§ **DIRECTIONS**
Print this span of the material below exactly: the line with "new: picture <571,147>; lettuce <653,142>", the line with "shifted: jar <800,318> to <573,252>", and every line between them, but nothing else.

§ **SUPPLIED INFORMATION**
^^^^^^^^

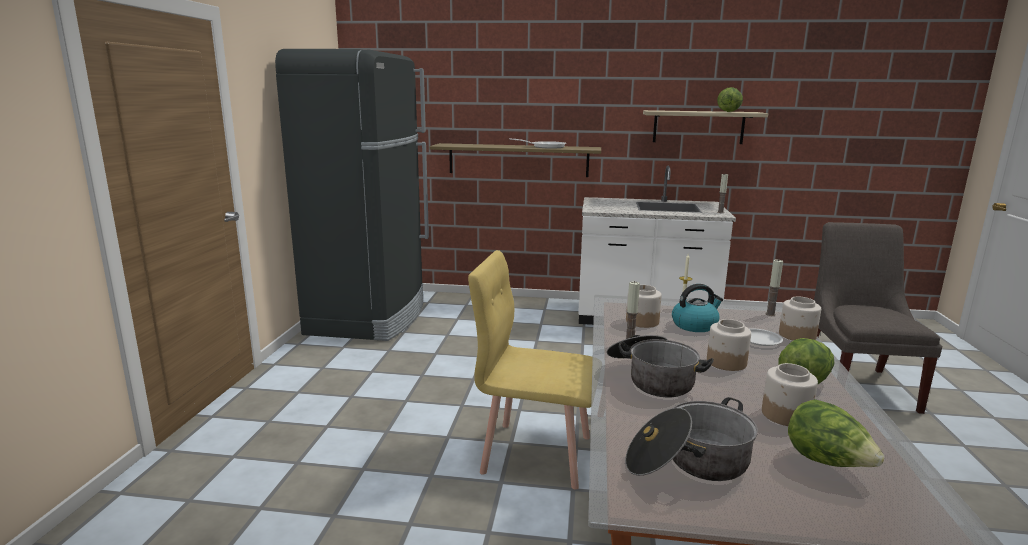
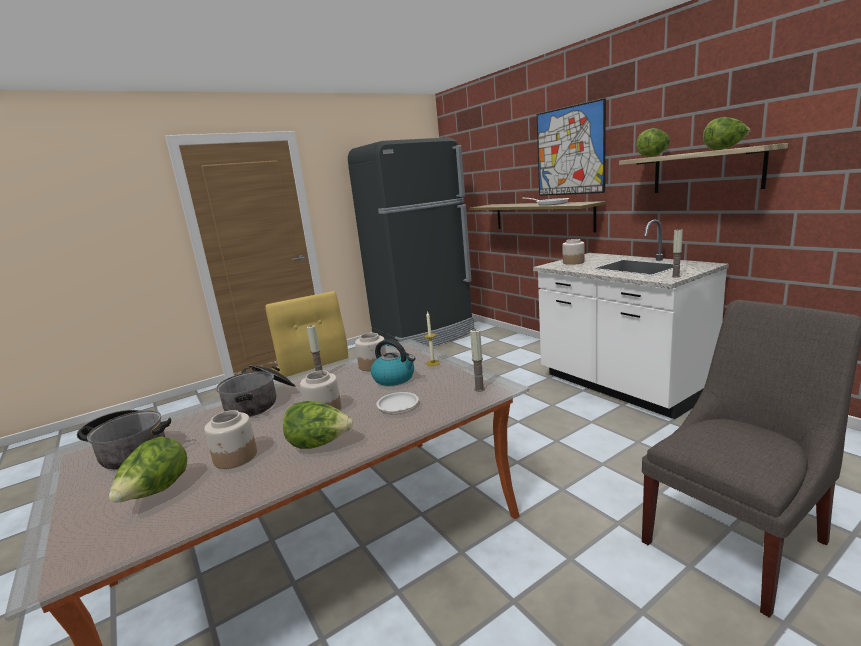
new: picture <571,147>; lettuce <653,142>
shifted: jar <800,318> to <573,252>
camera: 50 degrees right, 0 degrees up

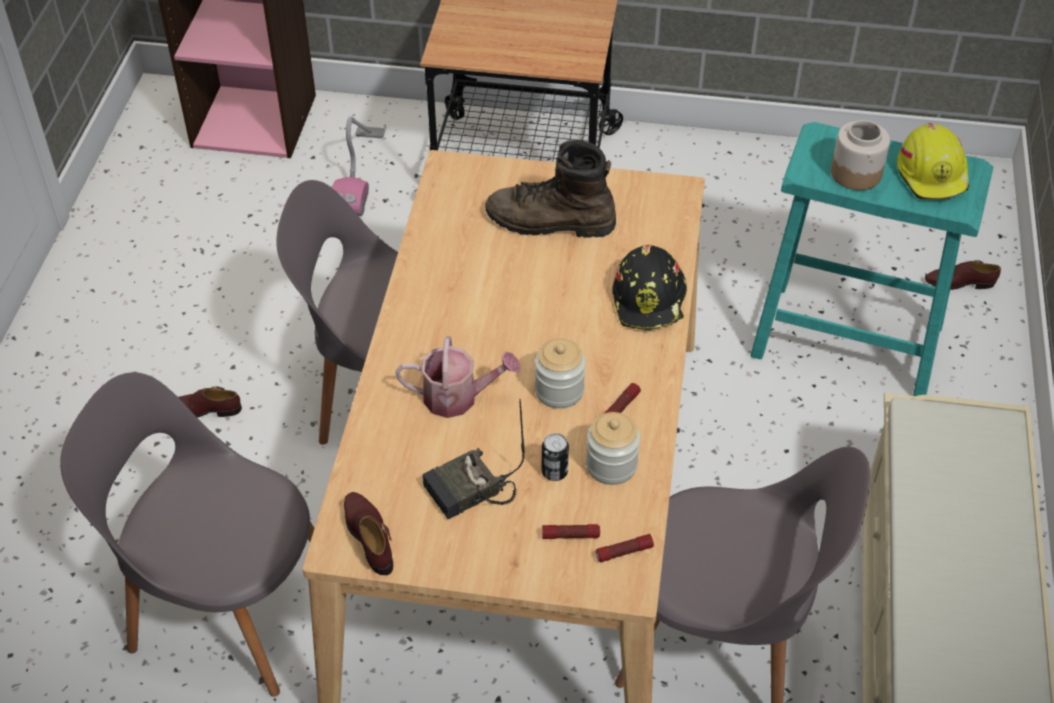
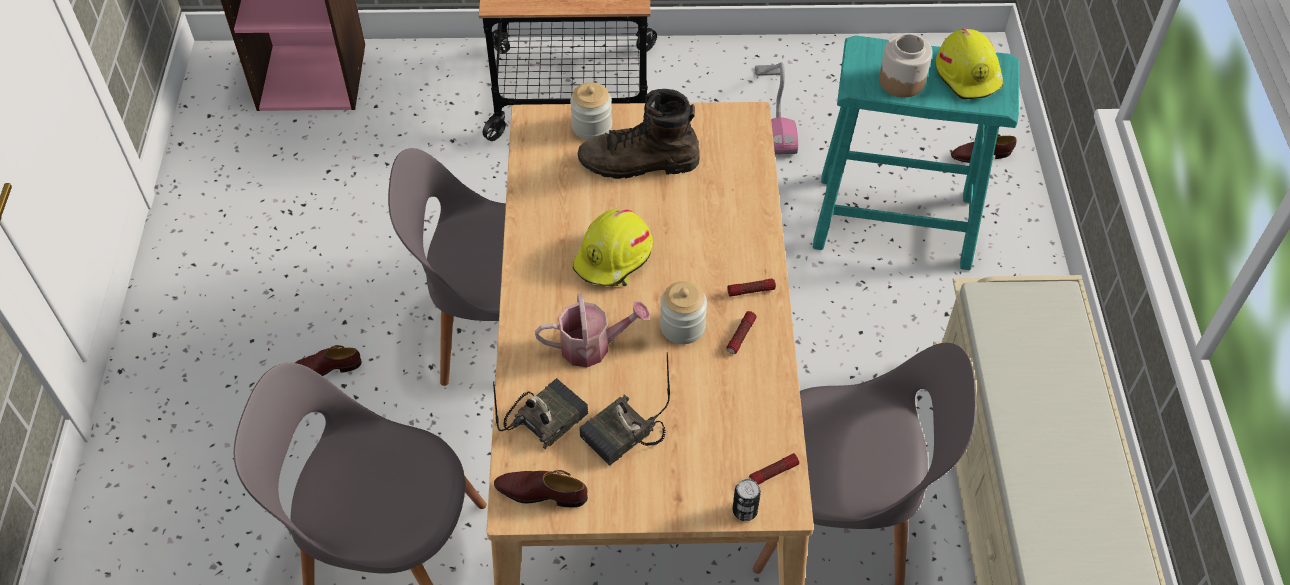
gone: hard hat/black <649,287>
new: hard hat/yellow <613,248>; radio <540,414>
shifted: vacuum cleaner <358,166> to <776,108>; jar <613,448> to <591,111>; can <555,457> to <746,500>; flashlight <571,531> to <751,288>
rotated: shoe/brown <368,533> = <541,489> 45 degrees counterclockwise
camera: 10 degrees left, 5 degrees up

^^^^^^^^

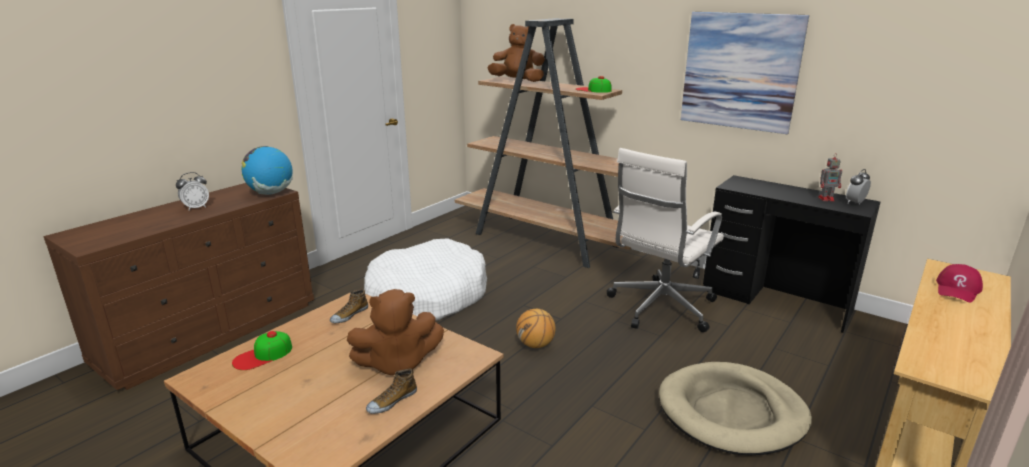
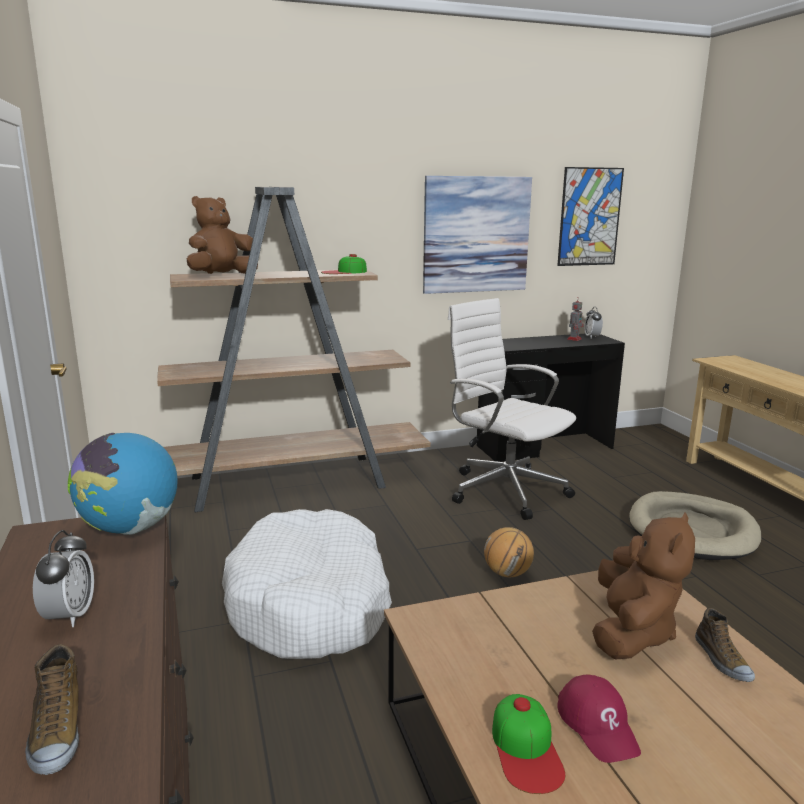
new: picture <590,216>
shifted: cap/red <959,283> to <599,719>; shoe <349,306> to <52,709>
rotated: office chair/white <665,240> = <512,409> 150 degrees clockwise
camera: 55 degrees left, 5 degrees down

^^^^^^^^

§ **RESPONSE TO THE TASK**
new: picture <571,147>; lettuce <653,142>
shifted: jar <800,318> to <573,252>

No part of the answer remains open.